### Information supplied

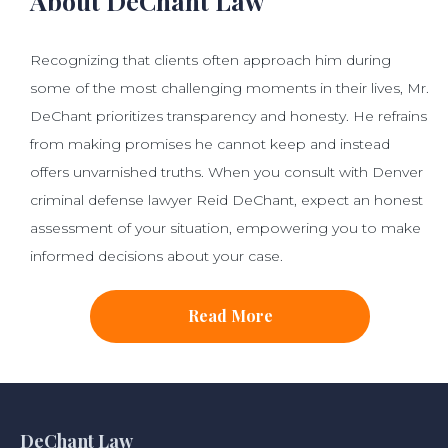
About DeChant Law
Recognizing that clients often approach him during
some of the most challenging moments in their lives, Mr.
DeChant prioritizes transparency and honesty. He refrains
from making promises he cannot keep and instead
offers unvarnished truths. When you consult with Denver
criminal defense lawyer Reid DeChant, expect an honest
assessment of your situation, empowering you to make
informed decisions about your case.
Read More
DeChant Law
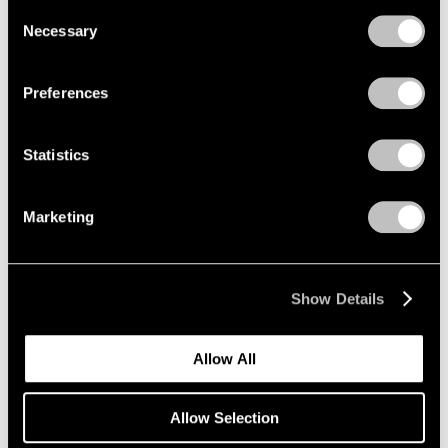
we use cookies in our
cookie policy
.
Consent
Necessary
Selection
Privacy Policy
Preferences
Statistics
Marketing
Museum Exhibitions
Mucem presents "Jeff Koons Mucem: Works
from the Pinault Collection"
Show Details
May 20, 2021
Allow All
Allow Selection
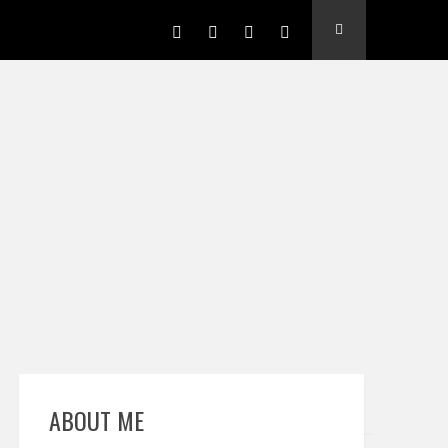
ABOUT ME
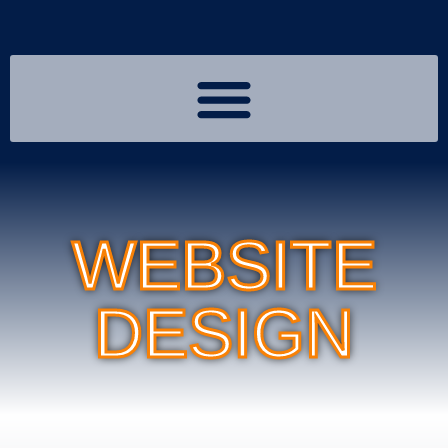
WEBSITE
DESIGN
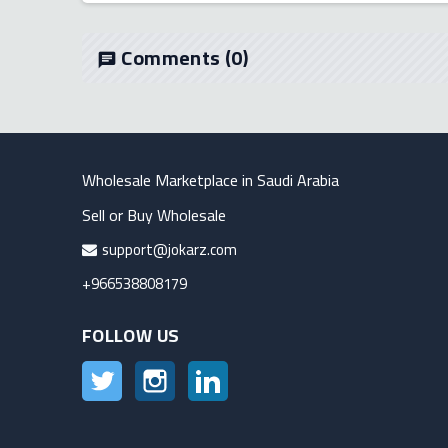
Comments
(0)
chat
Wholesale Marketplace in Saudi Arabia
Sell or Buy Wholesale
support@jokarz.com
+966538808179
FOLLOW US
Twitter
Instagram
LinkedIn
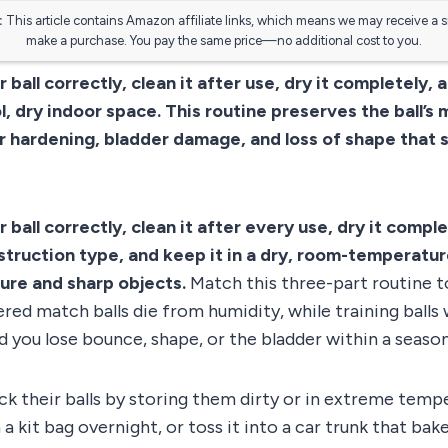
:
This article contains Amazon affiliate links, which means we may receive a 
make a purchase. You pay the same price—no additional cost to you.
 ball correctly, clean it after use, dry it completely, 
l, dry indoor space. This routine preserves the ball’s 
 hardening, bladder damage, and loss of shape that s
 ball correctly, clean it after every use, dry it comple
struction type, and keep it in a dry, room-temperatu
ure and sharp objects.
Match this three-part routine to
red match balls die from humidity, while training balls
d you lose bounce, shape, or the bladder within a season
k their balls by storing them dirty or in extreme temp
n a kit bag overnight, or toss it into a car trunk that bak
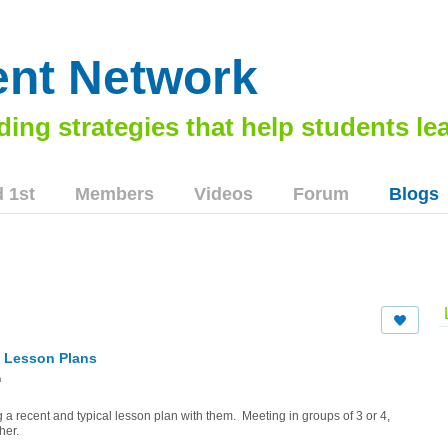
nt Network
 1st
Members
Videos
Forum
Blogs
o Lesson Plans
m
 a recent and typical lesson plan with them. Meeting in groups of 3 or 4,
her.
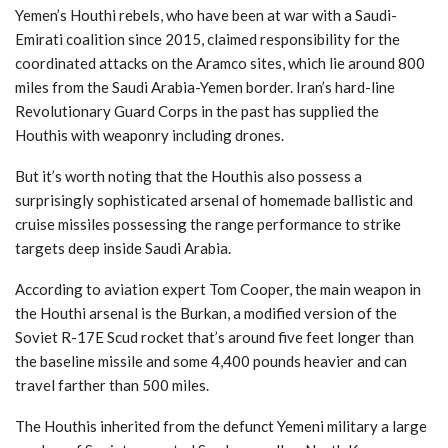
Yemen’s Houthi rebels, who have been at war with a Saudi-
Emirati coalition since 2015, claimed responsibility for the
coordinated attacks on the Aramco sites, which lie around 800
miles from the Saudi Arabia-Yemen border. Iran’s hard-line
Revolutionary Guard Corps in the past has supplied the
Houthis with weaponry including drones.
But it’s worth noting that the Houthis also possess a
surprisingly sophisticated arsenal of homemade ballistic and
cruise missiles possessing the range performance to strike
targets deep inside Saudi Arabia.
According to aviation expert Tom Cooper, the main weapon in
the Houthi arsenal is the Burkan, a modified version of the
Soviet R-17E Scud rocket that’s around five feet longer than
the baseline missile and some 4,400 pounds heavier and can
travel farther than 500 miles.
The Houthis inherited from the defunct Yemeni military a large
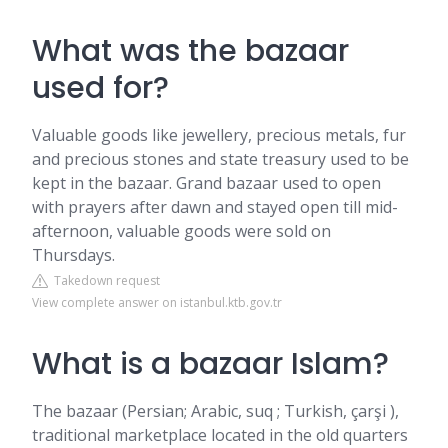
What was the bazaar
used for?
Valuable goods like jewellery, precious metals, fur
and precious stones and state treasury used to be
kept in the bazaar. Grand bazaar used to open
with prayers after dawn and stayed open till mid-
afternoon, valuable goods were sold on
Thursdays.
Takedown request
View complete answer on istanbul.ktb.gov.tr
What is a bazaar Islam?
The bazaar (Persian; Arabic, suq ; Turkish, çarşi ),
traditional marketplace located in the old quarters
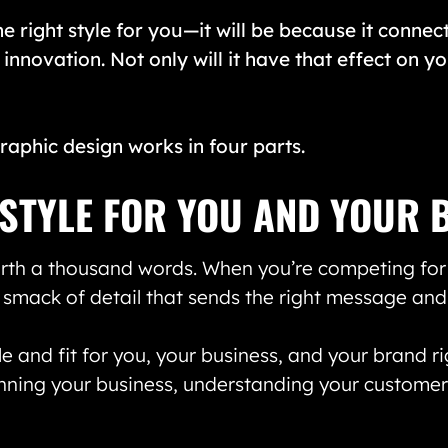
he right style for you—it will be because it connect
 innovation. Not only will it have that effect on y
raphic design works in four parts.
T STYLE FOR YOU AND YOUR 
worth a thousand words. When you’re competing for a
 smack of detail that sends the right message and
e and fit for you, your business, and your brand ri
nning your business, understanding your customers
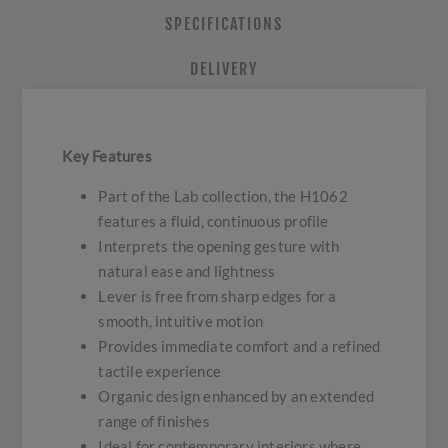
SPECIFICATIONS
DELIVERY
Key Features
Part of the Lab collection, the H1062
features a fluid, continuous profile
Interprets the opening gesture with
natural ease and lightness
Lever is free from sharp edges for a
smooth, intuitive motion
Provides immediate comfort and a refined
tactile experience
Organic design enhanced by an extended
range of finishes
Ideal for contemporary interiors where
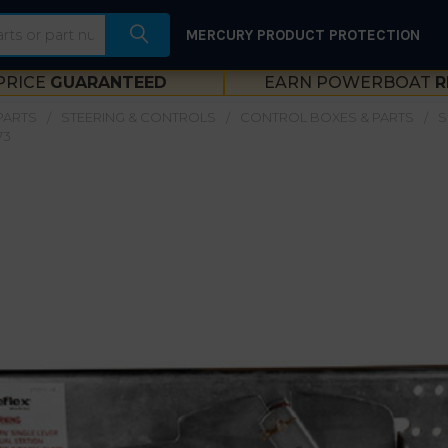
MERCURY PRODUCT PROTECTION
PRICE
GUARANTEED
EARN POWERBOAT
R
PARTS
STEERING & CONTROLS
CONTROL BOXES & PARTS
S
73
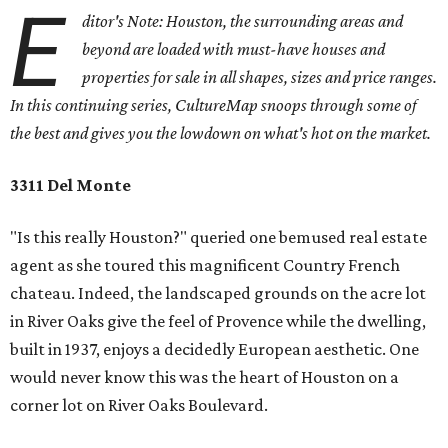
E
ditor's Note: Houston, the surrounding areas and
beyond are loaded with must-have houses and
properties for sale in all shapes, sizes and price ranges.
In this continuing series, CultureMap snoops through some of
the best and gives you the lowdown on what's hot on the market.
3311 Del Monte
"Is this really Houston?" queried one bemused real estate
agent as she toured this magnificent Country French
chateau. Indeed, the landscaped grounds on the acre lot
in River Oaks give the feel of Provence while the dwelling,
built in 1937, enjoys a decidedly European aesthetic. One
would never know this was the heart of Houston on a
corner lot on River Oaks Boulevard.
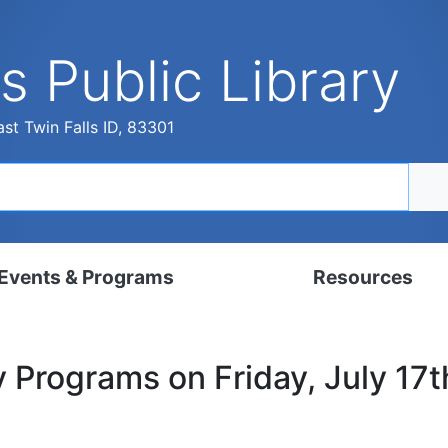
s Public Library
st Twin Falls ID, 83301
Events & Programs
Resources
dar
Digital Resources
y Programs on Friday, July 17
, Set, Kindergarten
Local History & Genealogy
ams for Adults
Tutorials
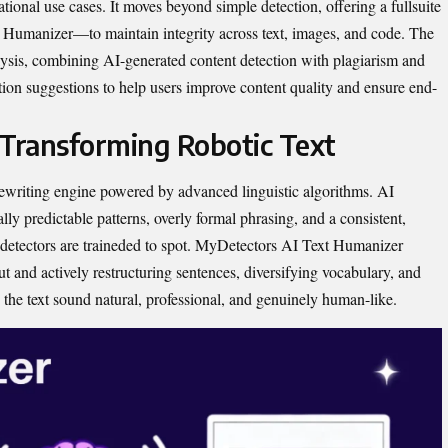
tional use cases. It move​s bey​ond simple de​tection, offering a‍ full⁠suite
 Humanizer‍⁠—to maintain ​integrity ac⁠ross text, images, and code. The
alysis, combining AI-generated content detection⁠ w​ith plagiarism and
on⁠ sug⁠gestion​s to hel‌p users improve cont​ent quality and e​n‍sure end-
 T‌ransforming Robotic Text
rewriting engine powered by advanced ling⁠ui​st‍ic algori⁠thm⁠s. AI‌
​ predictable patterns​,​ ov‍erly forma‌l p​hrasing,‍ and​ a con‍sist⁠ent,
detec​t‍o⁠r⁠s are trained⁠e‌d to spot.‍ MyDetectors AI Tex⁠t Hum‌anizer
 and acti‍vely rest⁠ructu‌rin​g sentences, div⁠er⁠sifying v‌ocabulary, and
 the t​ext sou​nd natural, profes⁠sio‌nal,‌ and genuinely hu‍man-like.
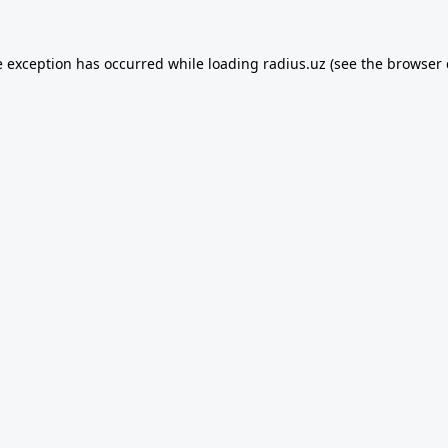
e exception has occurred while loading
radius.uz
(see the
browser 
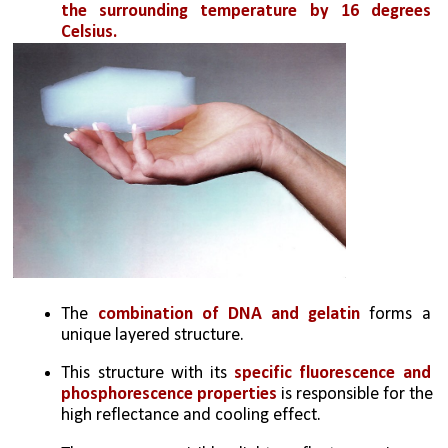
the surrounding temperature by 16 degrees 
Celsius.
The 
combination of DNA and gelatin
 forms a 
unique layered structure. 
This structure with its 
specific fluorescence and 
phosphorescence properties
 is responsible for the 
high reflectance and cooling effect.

######

● **Description of the task**: Word for word, restate the records shown above, minus the pictures.

● **Task result**:
About DeChant Law
Recognizing that clients often approach him during
some of the most challenging moments in their lives, Mr.
DeChant prioritizes transparency and honesty. He refrains
from making promises he cannot keep and instead
offers unvarnished truths. When you consult with Denver
criminal defense lawyer Reid DeChant, expect an honest
assessment of your situation, empowering you to make
informed decisions about your case.
Read More
DeChant Law
we use cookies in our
cookie policy
.
Consent
Necessary
Selection
Privacy Policy
Preferences
Statistics
Marketing
Museum Exhibitions
Mucem presents "Jeff Koons Mucem: Works
from the Pinault Collection"
Show Details
May 20, 2021
Allow All
Allow Selection
ABOUT ME
WEBSITE
DESIGN
Comments
(0)
chat
Wholesale Marketplace in Saudi Arabia
Sell or Buy Wholesale
support@jokarz.com
+966538808179
FOLLOW US
Twitter
Instagram
LinkedIn
:
This article contains Amazon affiliate links, which means we may receive a 
make a purchase. You pay the same price—no additional cost to you.
 ball correctly, clean it after use, dry it completely, 
l, dry indoor space. This routine preserves the ball’s 
 hardening, bladder damage, and loss of shape that s
 ball correctly, clean it after every use, dry it comple
struction type, and keep it in a dry, room-temperatu
ure and sharp objects.
Match this three-part routine to
red match balls die from humidity, while training balls
d you lose bounce, shape, or the bladder within a season
k their balls by storing them dirty or in extreme temp
n a kit bag overnight, or toss it into a car trunk that bak
nt Network
 1st
Members
Videos
Forum
Blogs
o Lesson Plans
m
 a recent and typical lesson plan with them. Meeting in groups of 3 or 4,
her.
Yemen’s Houthi rebels, who have been at war with a Saudi-
Emirati coalition since 2015, claimed responsibility for the
coordinated attacks on the Aramco sites, which lie around 800
miles from the Saudi Arabia-Yemen border. Iran’s hard-line
Revolutionary Guard Corps in the past has supplied the
Houthis with weaponry including drones.
But it’s worth noting that the Houthis also possess a
surprisingly sophisticated arsenal of homemade ballistic and
cruise missiles possessing the range performance to strike
targets deep inside Saudi Arabia.
According to aviation expert Tom Cooper, the main weapon in
the Houthi arsenal is the Burkan, a modified version of the
Soviet R-17E Scud rocket that’s around five feet longer than
the baseline missile and some 4,400 pounds heavier and can
travel farther than 500 miles.
The Houthis inherited from the defunct Yemeni military a large
What was the bazaar
used for?
Valuable goods like jewellery, precious metals, fur
and precious stones and state treasury used to be
kept in the bazaar. Grand bazaar used to open
with prayers after dawn and stayed open till mid-
afternoon, valuable goods were sold on
Thursdays.
Takedown request
View complete answer on istanbul.ktb.gov.tr
What is a bazaar Islam?
The bazaar (Persian; Arabic, suq ; Turkish, çarşi ),
traditional marketplace located in the old quarters
he right style for you—it will be because it connect
 innovation. Not only will it have that effect on y
raphic design works in four parts.
T STYLE FOR YOU AND YOUR 
worth a thousand words. When you’re competing for a
 smack of detail that sends the right message and
e and fit for you, your business, and your brand ri
nning your business, understanding your customers
SPECIFICATIONS
DELIVERY
Key Features
Part of the Lab collection, the H1062
features a fluid, continuous profile
Interprets the opening gesture with
natural ease and lightness
Lever is free from sharp edges for a
smooth, intuitive motion
Provides immediate comfort and a refined
tactile experience
Organic design enhanced by an extended
range of finishes
Ideal for contemporary interiors where
MERCURY PRODUCT PROTECTION
PRICE
GUARANTEED
EARN POWERBOAT
R
PARTS
STEERING & CONTROLS
CONTROL BOXES & PARTS
S
73
E
ditor's Note: Houston, the surrounding areas and
beyond are loaded with must-have houses and
properties for sale in all shapes, sizes and price ranges.
In this continuing series, CultureMap snoops through some of
the best and gives you the lowdown on what's hot on the market.
3311 Del Monte
"Is this really Houston?" queried one bemused real estate
agent as she toured this magnificent Country French
chateau. Indeed, the landscaped grounds on the acre lot
in River Oaks give the feel of Provence while the dwelling,
built in 1937, enjoys a decidedly European aesthetic. One
would never know this was the heart of Houston on a
corner lot on River Oaks Boulevard.
s Public Library
st Twin Falls ID, 83301
Events & Programs
Resources
dar
Digital Resources
y Programs on Friday, July 17
, Set, Kindergarten
Local History & Genealogy
ams for Adults
Tutorials
tional use cases. It move​s bey​ond simple de​tection, offering a‍ full⁠suite
 Humanizer‍⁠—to maintain ​integrity ac⁠ross text, images, and code. The
alysis, combining AI-generated content detection⁠ w​ith plagiarism and
on⁠ sug⁠gestion​s to hel‌p users improve cont​ent quality and e​n‍sure end-
 T‌ransforming Robotic Text
rewriting engine powered by advanced ling⁠ui​st‍ic algori⁠thm⁠s. AI‌
​ predictable patterns​,​ ov‍erly forma‌l p​hrasing,‍ and​ a con‍sist⁠ent,
detec​t‍o⁠r⁠s are trained⁠e‌d to spot.‍ MyDetectors AI Tex⁠t Hum‌anizer
 and acti‍vely rest⁠ructu‌rin​g sentences, div⁠er⁠sifying v‌ocabulary, and
 the t​ext sou​nd natural, profes⁠sio‌nal,‌ and genuinely hu‍man-like.
e exception has occurred while loading
radius.uz
(see the
browser 
the surrounding temperature by 16 degrees 
Celsius.
The 
combination of DNA and gelatin
 forms a 
unique layered structure. 
This structure with its 
specific fluorescence and 
phosphorescence properties
 is responsible for the 
high reflectance and cooling effect.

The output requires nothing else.